If you think about this for two seconds it becomes clear how totally ridiculous this is. The NCAA ads make a joke out of the reality: that the NCAA doesn't support, but directly and powerfully disrupts the academic potential of 'student-athletes.' This was made even more lucid by a short spot that aired recently during the halftime segment of the Bucknell-Butler game: the producers put up a HA HA tweet from a student: 'watching Bucknell-Butler in psych class #productivity.' In other words, the NCAA and the thoughtless and shameful television networks complicit in (and contracted to) make a grand, moneygrabbing spectacle of March Madness are so boldly indifferent to the central (academic) mission of all the universities on whose backs the NCAA and the networks make their money that they make jokes about students' desire to watch the games directly disrupting a college class. For those of us who teach college classes at this time of year, it's clear that the students playing in the games aren't the only ones who are taken away from coursework for a couple weeks in the middle of the semester.
While myself and others have taken the NCAA to task more thoroughly, what I want to get across in this post is how complicit we all are who indulge in March Madness as thoughtlessly and with as cavalier an attitude about it as the producers who bring us the NCAA ads and the 'LOL skippig class' tweets.

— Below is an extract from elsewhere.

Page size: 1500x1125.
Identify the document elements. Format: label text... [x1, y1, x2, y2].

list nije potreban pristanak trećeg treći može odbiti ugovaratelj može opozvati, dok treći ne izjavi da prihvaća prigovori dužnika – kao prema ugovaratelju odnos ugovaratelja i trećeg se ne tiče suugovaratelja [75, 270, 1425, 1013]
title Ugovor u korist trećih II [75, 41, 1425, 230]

College sports should be for and about the students foremost; not about the NCAA's profiteering, the TV networks' collusion in this, the boosters and donors, etc. But most of all, it should be about the students ABOVE THE FANS. These students and their sports activities shouldn't be, as they currently are, primarily a product for you to enjoy come March. Especially since they get nothing of the profits made off of them as a product.
In short, if you're consuming March Madness without at least giving a little thought to how fucked up this situation is, you're either clueless, or engaged in a form moral cowardice that you're too weak to face.